Australia hasn’t stopped killing cats. The article spotlights one researcher who has. Not the entire country, and the article didn’t posit that cats have a place in the ecosystem. The researcher is trying to find ways to alter the native animals to adapt to the invasive species before they’re annihilated by the feline scourge.

So you want to get on the soapbox about the environment and preach about the 6th extinction and climate change, until it comes to doing something that’s emotionally difficult for you - killing an introduced invasive species that you think is the most precious thing ever. Now you’re all “every ecosystem is fucked in some way or another” and you’re all about rationalizing just letting the cute kitties kill everything in sight.

“Every ecosystem is fucked in some way or another.” I’ve heard coal advocates say delightful things like that.

GaYellowDawg

(4,446 posts)
13. Completely inapt analogy.
Sat Jan 29, 2022, 04:26 AM
Jan 2022

“That’s like killing birds because they shit on cars.”

Inapt, and stupid. Cars aren’t alive, and if they were, birds shitting on them wouldn’t kill them. In the meantime, cats, whether neutered/spayed or not, kill millions of birds.

No one is proposing to take your pwecious wittle kitteh from your arms, but you need to keep the goddamn thing inside where it can be a predator to its heart’s content. Feral cats, on the other hand, are an invasive species. It’s not a felony to kill feral cats, and you’re not getting anyone arrested.
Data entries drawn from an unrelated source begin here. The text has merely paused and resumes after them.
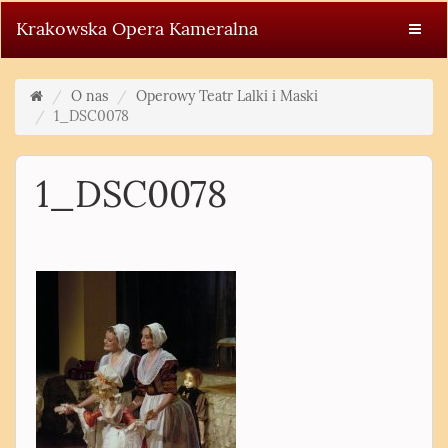
Krakowska Opera Kameralna
O nas
Operowy Teatr Lalki i Maski
1_DSC0078
1_DSC0078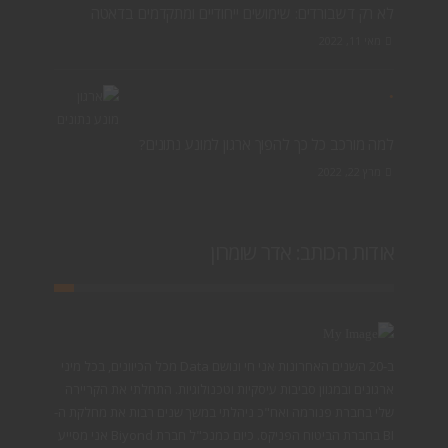
לא רק דשבורדים: שימושים ייחודיים ומתקדמים בדאטה
מאי 11, 2022
למה מורכב כל כך להפוך ארגון למונע נתונים?
מרץ 22, 2022
אודות הכותב: אדר שומרון
ב-20 השנים האחרונות אני חי ונושם Data מכל הכיוונים, בכל מיני
ארגונים ובמגוון סביבות עיסקיות וטכנולוגיות. התחלתי את הקריירה
שלי בחברת פנורמה ואח"כ ניהלתי במשך שנים רבות את מחלקת ה-
BI בחברת הביטוח הפניקס. כיום כמנכ"ל חברת Biyond אני מסייע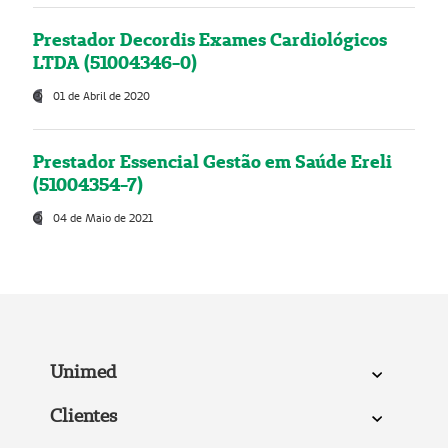
Prestador Decordis Exames Cardiológicos
LTDA (51004346-0)
01 de Abril de 2020
Prestador Essencial Gestão em Saúde Ereli
(51004354-7)
04 de Maio de 2021
Unimed
Clientes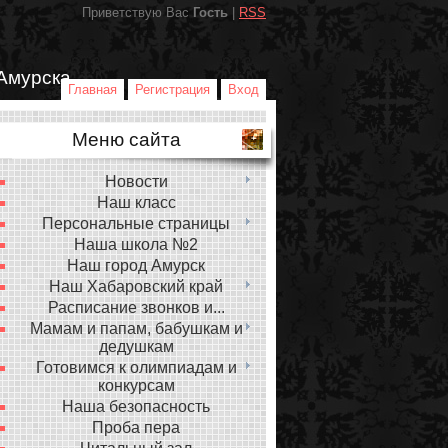
Приветствую Вас
Гость
|
RSS
Амурска
Главная
Регистрация
Вход
Меню сайта
Новости
Наш класс
Персональные страницы
Наша школа №2
Наш город Амурск
Наш Хабаровский край
Расписание звонков и...
Мамам и папам, бабушкам и
дедушкам
Готовимся к олимпиадам и
конкурсам
Наша безопасность
Проба пера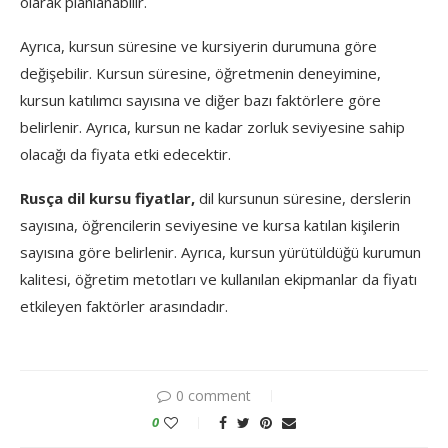
olarak planlanabilir.
Ayrıca, kursun süresine ve kursiyerin durumuna göre
değişebilir. Kursun süresine, öğretmenin deneyimine,
kursun katılımcı sayısına ve diğer bazı faktörlere göre
belirlenir. Ayrıca, kursun ne kadar zorluk seviyesine sahip
olacağı da fiyata etki edecektir.
Rusça dil kursu fiyatlar,
dil kursunun süresine, derslerin
sayısına, öğrencilerin seviyesine ve kursa katılan kişilerin
sayısına göre belirlenir. Ayrıca, kursun yürütüldüğü kurumun
kalitesi, öğretim metotları ve kullanılan ekipmanlar da fiyatı
etkileyen faktörler arasındadır.
0 comment
0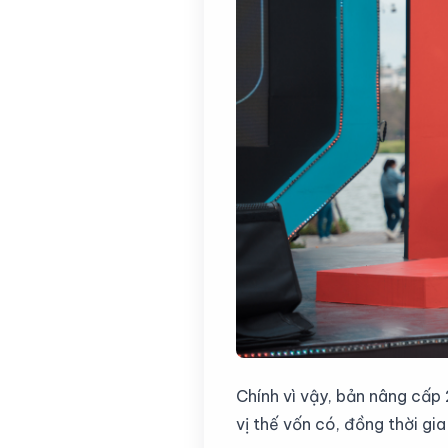
Chính vì vậy, bản nâng cấp 
vị thế vốn có, đồng thời g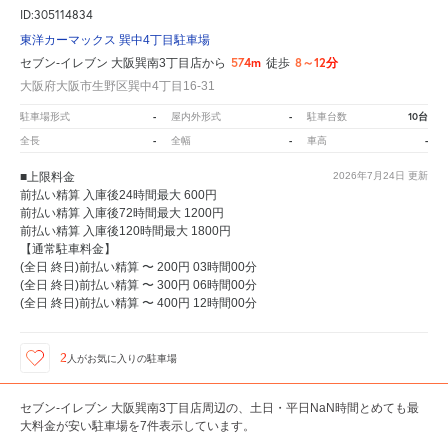
ID:305114834
東洋カーマックス 巽中4丁目駐車場
574m
8～12分
セブン-イレブン 大阪巽南3丁目店から
徒歩
大阪府大阪市生野区巽中4丁目16-31
-
-
10台
駐車場形式
屋内外形式
駐車台数
-
-
-
全長
全幅
車高
■上限料金
2026年7月24日
更新
前払い精算 入庫後24時間最大 600円
前払い精算 入庫後72時間最大 1200円
前払い精算 入庫後120時間最大 1800円
【通常駐車料金】
(全日 終日)前払い精算 〜 200円 03時間00分
(全日 終日)前払い精算 〜 300円 06時間00分
(全日 終日)前払い精算 〜 400円 12時間00分
2
人が
お気に入りの駐車場
セブン-イレブン 大阪巽南3丁目店周辺の、土日・平日NaN時間とめても最
大料金が安い駐車場を7件表示しています。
It’s funny you bring up the 6th great extinction and climate change. You know why? Because those things have come about by billions of people doing exactly what you’re doing: ignoring what’s best for the environment for their convenience or personal agendas. Like your narcissistic attitude about you and your cats, where the birds they kill don’t really matter one bit to you.

NickB79

(19,236 posts)
7. Three C's: Crops, cats and climate
Fri Jan 28, 2022, 11:08 PM
Jan 2022

Habitat loss, due to monoculture farming.

Cats, as an invasive predator.

Climate change, destroying food and nesting habitat.

Retrograde

(10,136 posts)
11. Plenty of crows around here
Sat Jan 29, 2022, 12:39 AM
Jan 2022

they're driven off the mockingbirds and most of the scrub jays. They fight with the red-tail hawks. I've even seen groups of them at the beach! (I dread a crow-sea gull alliance). IMHO, we're seeing the more specialized birds decline as they lose their habitats, while the more generalized ones are taking their places.